A Zurcher is a citizen of Zurich. “Every Zurcher, when he comes of age, gets a book from the city fathers,” Mrs. Johnstone says. “It’s like a handbook of the city.”
CLAUDINE JOHNSTONE met her American husband over 20 years ago when he was a student at the University of Zurich. “My name is really Claude,” she says. “But when I came to the States I got a notice from the draft board; so right away I changed my name to Claudine. Otherwise I would be in Vietnam.”

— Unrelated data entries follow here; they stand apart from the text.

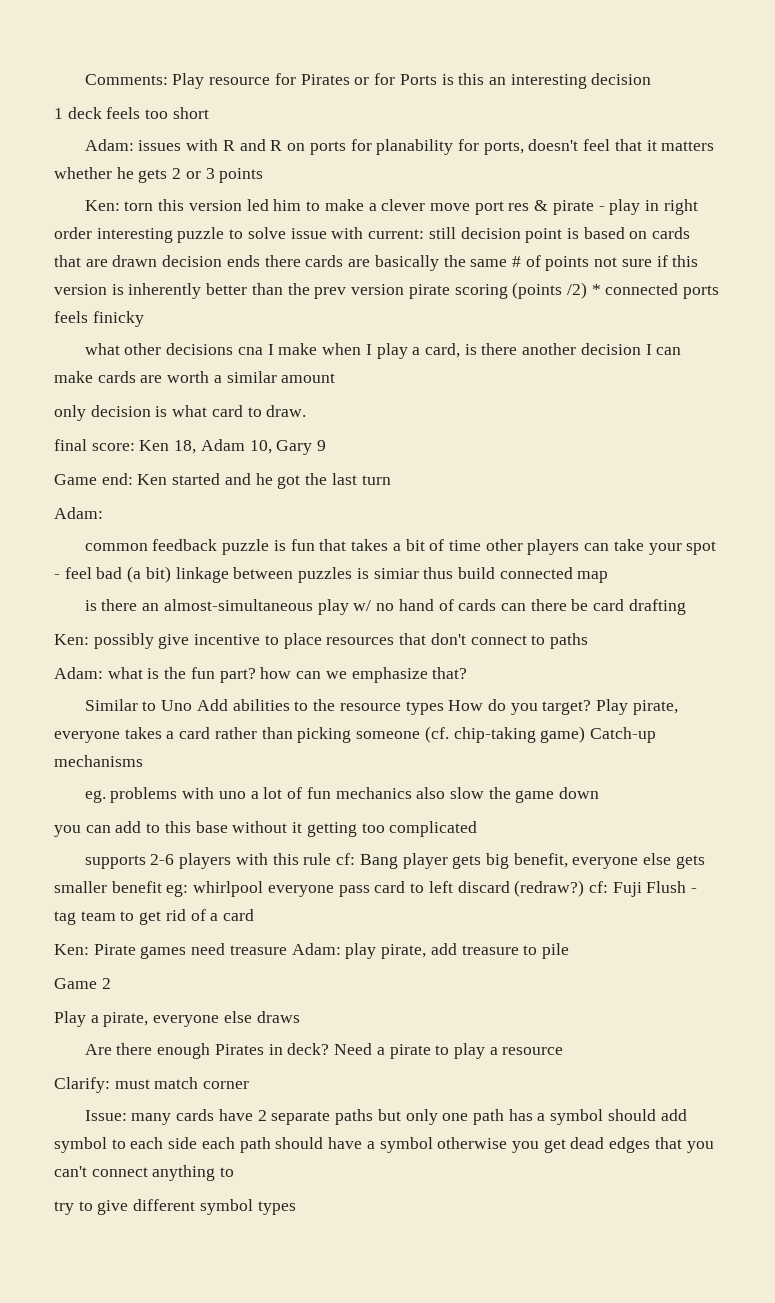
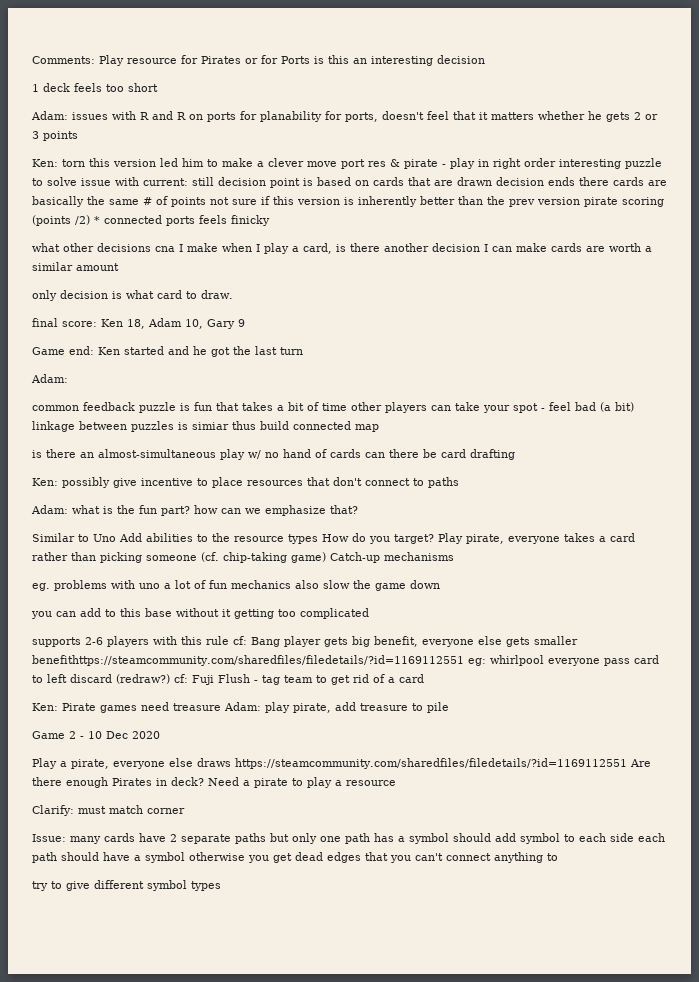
[111,881,162,893] benefit -> [32,655,464,666] benefithttps://steamcommunity.com/sharedfiles/filedetails/?id=1169112551
(111, 983) none -> [80,731,160,739] - 10 Dec 2020
(300, 1017) // -> [235,758,627,769] https://steamcommunity.com/sharedfiles/filedetails/?id=1169112551

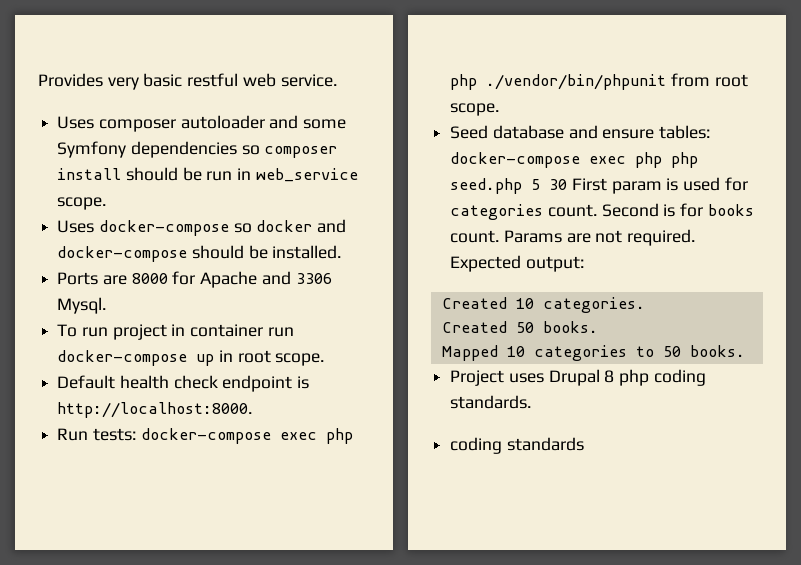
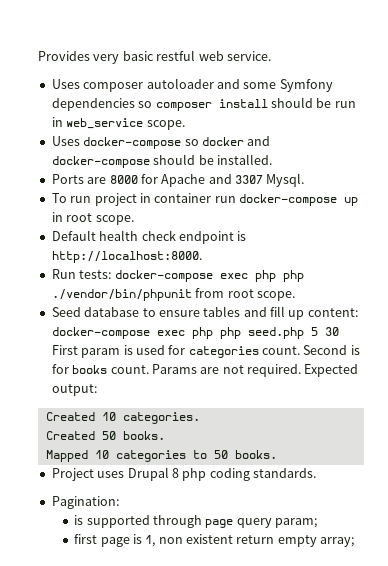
[295,273,332,284] 3306 -> [235,175,263,184] 3307
[568,125,711,139] and ensure tables: -> [142,306,358,320] to ensure tables and fill up content:
[450,437,584,454] coding standards -> [51,496,119,509] [74,515,318,528] [74,534,355,547] Pagination: // is supported through page query param; // first page is 1, non existent return empty array;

Luckily the book about Zurich was not in one of the 15 unpacked boxes, and she was able to translate the following information. Turicum is the ancient name for Zurich. The original inhabitants, the handbooks says, were lake dwellers. The name Turicum dates from the Helvetian Celts and probably meant “settlement on the water.” The Romans continued to use the name, which finally became Zurich when the Germanic tribes overran the country.
But why Mrs. McCormick called her Italian villa a Swiss name still remains a mystery. The house overlooked Lake Michigan and was, if you stretch a point, a settlement on the water.
ANOTHER IDEA – a weird one – is that she chose the Swiss name by some sort of ESP. She is said to have had vibrations and to have believed that she was the reincarnation of the young bride of King Tut of ancient Egypt; so she may have been gifted with precognition. The year after she left the villa, she went to live in – of all places – Zurich.
She had been helped by the Freudian psychiatrist Carl Jung and followed him to Switzerland as his pupil and assistant. She stayed eight years.
Neither of these answers is really satisfactory, however. Maybe someday someone will come up with a better one – someone like Claudine Johnstone.